The terrible violence, combined with Springer's anti-war stance, were enough to propel the unheralded Springer from relative unknown to winner of the Democratic primary. Though he ended up losing the general election, Springer — you know him as Jerry — jumpstarted a wild, twisting career that has kept him in the public sphere for the last 40 years.
Springer sat down with HuffPost Live's Josh Zepps on Wednesday, detailing his quick rise to stardom in the political arena and his subsequent slow crawl across the media landscape until arriving at his most well-known destination, "The Jerry Springer Show," arguably the country's biggest platform for lowbrow television.
Springer has no regrets. After losing the congressional election, he served as Cincinnati's mayor from 1971 to 1974, then launched an unsuccessful bid for Ohio governor shortly after. The local NBC station hired Springer following the election to be a news anchor, where he quickly rose to stardom as a serious news anchor. His performance there led to a national talk show gig.
"That company [NBC] also owned talk shows. They owned Phil Donahue, Sally Jessy Raphael," Springer said. "So one day, Phil was getting pretty close to retirement, they took me to lunch and said, 'You're going to host a talk show.' I said I wanted to do the news. They said, 'Well, you can still do the news, but you'll also do this talk show and we'll adjust the pay, et cetera.'"
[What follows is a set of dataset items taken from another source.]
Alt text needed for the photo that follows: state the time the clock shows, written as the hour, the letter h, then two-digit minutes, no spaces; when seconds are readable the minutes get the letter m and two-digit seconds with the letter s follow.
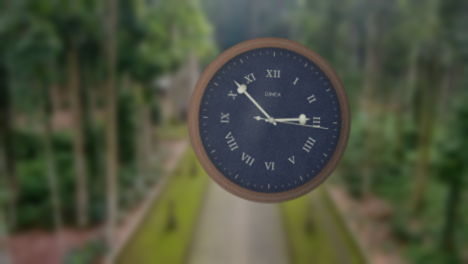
2h52m16s
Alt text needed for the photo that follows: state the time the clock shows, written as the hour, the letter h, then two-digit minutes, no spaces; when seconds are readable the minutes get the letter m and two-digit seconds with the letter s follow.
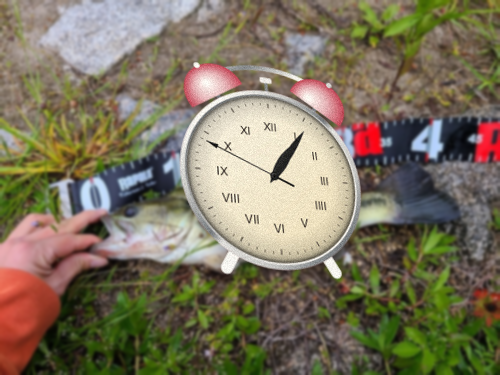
1h05m49s
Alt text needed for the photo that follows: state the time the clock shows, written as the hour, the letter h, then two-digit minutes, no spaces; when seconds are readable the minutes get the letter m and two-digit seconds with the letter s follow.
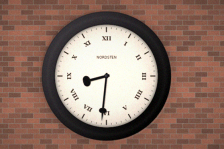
8h31
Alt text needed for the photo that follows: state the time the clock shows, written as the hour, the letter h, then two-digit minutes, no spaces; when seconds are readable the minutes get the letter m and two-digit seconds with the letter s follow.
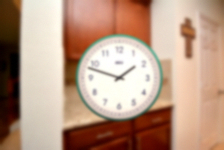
1h48
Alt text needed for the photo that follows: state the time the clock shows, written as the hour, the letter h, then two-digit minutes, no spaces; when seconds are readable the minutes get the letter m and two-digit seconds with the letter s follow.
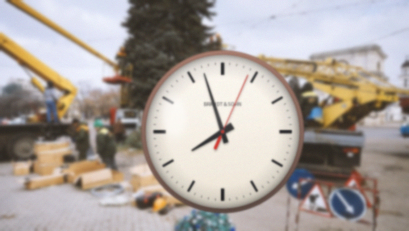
7h57m04s
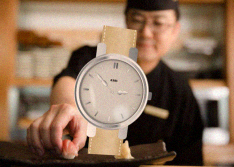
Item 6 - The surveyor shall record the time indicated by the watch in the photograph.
2:52
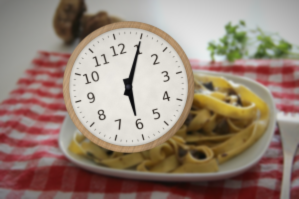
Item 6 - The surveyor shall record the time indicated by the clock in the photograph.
6:05
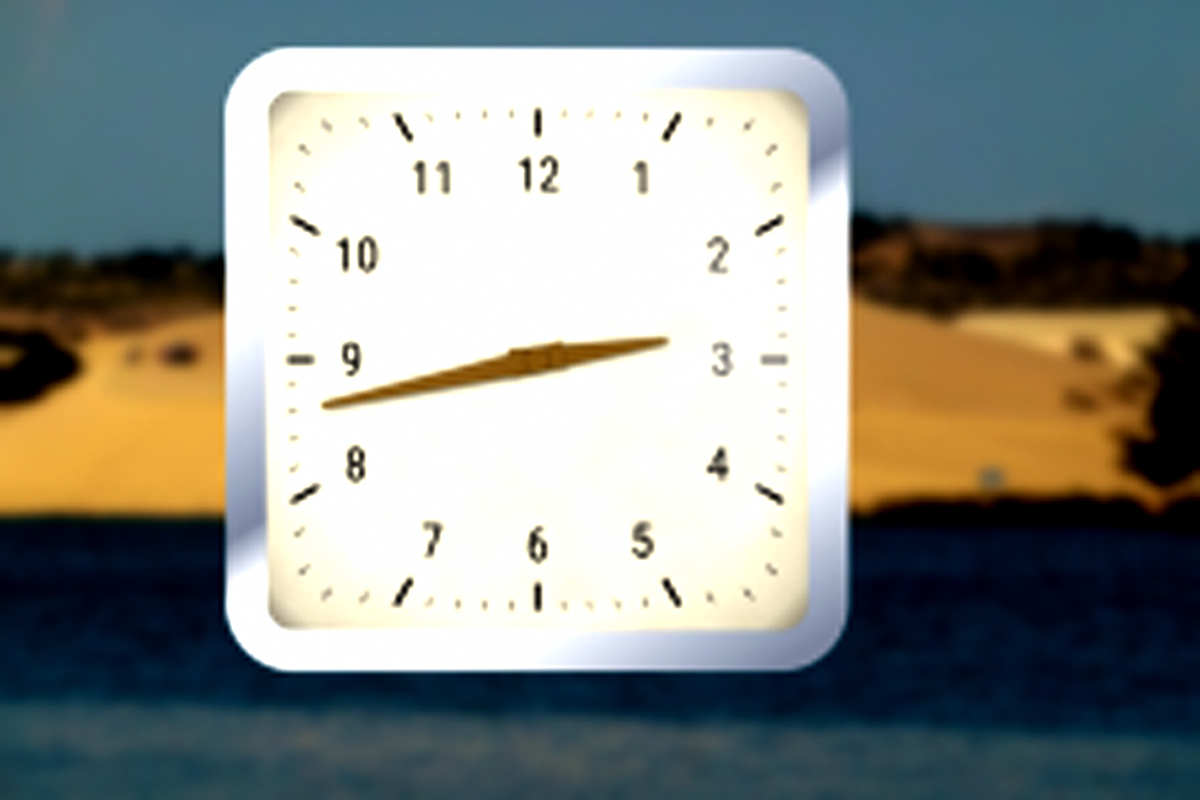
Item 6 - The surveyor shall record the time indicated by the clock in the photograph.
2:43
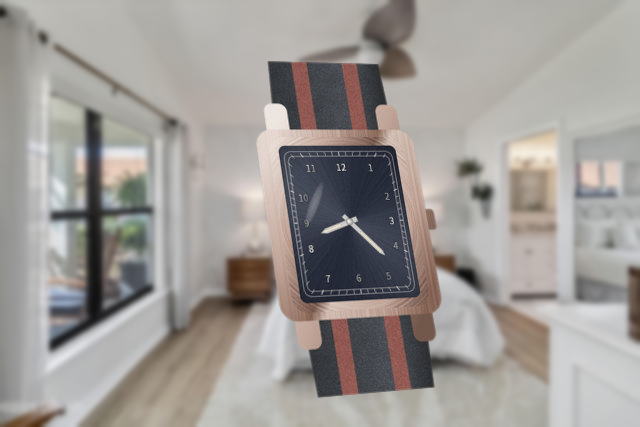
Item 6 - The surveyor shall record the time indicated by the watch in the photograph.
8:23
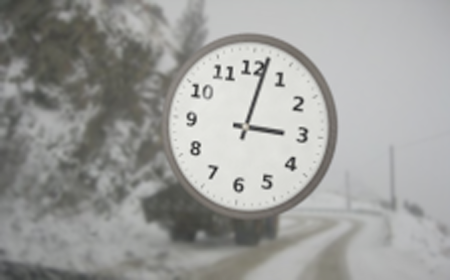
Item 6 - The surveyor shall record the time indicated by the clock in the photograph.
3:02
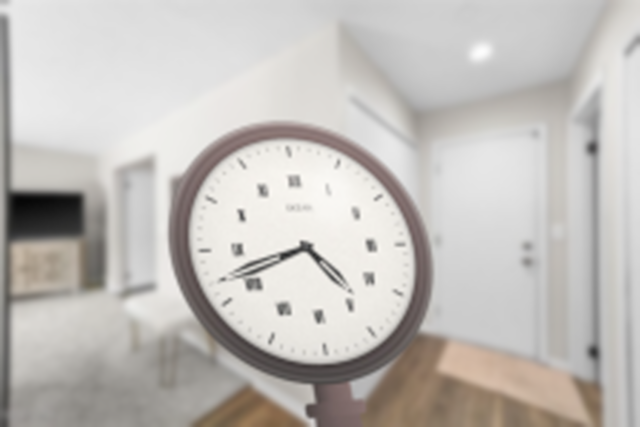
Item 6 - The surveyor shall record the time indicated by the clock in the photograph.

Springer entered a fierce national talk show market. When he first started the show, he said it was like most other talk shows, which means he got lost in the crowd.
"This was 1991," he said. "Every one of them was trying to be like Oprah. What I mean by that is appeal to the demographic, which at that time was referred to as middle-aged housewives. Twenty of us, all doing the same thing. So Oprah was killing, she was doing great, and everyone else was just middling. Nothing much."
Springer took a new direction after the rise of Ricki Lake, who appealed to a younger audience. Springer saw the value and uniqueness of her show: instead of trying to compete with 20 talk shows, she was competing with no one.
From then on, Springer said, his show targeted those same young people. He also said it was the only serious creative decision he's made in 23 years doing the show. As a result, the show has become a staple of daytime television and evolved from a general talk show into a program that thrives on cheating spouses, suspenseful pregnancy tests and the like.
It was a slow burn, Springer said. The shenanigans the show is known for churning out on a daily basis used to happen maybe once a week. Once network executives figured out that the crazy stuff drew viewers in, the crazy became a mandate.
"I was always interested in people who marry their horses," Springer joked. "Actually, this is a perfect example of unintended consequences. ... If you call us with a warm, uplifting story, we're not allowed to run it. We have to send it to another show. The only shows we're allowed to run are those shows that have either inappropriate behavior or things that are dysfunctional or whatever."
While his namesake show chugs on, Springer also hosts GSN's "Baggage on the Road," a dating show that reveals a person's emotional baggage before a potential partner chooses to date said person.